### Activity
Where the records below have a line with "Starlet", that line is to be copied.

### Input for this task
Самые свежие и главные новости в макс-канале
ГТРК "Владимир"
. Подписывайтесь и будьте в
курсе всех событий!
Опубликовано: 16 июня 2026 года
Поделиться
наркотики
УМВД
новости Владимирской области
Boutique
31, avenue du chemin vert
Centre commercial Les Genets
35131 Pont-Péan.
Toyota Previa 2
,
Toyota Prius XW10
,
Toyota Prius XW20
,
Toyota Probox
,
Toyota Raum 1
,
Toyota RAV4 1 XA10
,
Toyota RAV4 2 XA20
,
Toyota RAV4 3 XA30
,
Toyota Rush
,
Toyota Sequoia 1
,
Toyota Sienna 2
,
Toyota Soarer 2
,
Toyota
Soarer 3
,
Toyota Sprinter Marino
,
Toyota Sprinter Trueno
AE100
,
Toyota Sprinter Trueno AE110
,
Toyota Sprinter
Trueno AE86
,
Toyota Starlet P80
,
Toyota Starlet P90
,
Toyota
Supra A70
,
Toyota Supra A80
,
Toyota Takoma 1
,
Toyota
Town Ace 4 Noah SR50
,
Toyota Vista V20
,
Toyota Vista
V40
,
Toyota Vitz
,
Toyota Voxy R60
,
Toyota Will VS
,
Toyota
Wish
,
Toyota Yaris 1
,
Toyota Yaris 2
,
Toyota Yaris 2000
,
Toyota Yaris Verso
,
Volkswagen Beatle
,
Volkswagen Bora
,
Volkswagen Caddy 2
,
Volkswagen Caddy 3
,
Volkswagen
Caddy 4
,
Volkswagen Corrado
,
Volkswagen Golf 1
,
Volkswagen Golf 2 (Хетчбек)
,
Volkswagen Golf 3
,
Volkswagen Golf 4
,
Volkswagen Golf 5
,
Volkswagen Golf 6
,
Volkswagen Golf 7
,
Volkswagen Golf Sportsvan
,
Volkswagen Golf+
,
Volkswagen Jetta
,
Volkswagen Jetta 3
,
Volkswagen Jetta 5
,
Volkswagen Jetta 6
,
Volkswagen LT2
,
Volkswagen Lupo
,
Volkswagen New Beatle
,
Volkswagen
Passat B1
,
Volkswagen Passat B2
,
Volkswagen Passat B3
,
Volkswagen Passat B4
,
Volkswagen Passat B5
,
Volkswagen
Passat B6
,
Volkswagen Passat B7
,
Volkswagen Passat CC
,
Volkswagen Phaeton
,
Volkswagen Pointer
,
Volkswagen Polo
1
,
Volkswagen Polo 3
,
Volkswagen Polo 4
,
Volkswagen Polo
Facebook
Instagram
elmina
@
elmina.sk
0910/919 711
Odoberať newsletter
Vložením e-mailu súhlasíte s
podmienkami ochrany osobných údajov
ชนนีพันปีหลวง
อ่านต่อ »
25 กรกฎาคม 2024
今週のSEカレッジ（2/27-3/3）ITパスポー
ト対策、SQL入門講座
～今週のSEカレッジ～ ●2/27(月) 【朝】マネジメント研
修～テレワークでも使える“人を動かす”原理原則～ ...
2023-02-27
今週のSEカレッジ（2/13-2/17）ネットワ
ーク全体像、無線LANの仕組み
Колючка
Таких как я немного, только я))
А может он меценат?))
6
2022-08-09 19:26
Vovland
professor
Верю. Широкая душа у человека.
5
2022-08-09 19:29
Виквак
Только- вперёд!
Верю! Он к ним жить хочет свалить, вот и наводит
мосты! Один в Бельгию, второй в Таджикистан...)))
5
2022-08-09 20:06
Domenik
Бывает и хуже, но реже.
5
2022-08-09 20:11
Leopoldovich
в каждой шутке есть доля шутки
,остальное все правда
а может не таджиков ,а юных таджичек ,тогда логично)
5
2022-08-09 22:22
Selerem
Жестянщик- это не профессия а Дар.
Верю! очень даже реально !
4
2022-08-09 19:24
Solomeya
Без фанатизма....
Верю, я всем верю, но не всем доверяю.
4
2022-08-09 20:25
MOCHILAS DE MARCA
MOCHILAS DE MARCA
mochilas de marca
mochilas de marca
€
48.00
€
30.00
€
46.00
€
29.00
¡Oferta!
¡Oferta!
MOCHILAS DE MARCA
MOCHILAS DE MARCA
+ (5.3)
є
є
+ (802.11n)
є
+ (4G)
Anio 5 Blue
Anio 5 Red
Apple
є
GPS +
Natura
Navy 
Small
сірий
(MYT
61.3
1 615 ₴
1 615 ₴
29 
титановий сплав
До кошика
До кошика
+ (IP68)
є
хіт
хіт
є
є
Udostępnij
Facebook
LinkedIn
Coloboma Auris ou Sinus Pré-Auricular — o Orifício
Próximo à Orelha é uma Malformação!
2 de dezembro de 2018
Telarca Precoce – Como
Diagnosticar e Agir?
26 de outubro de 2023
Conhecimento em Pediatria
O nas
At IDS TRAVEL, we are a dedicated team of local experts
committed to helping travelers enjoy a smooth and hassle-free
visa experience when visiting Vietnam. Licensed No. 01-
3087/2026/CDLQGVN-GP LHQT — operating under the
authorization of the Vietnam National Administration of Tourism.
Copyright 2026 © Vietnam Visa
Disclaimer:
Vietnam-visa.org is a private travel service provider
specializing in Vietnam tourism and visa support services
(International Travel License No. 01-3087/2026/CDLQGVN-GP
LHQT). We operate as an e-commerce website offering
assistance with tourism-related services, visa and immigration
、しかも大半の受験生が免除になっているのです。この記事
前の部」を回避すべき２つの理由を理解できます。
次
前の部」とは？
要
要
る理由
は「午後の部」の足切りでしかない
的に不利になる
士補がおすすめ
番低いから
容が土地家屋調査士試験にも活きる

### Output
Toyota Starlet P80
Toyota Starlet P90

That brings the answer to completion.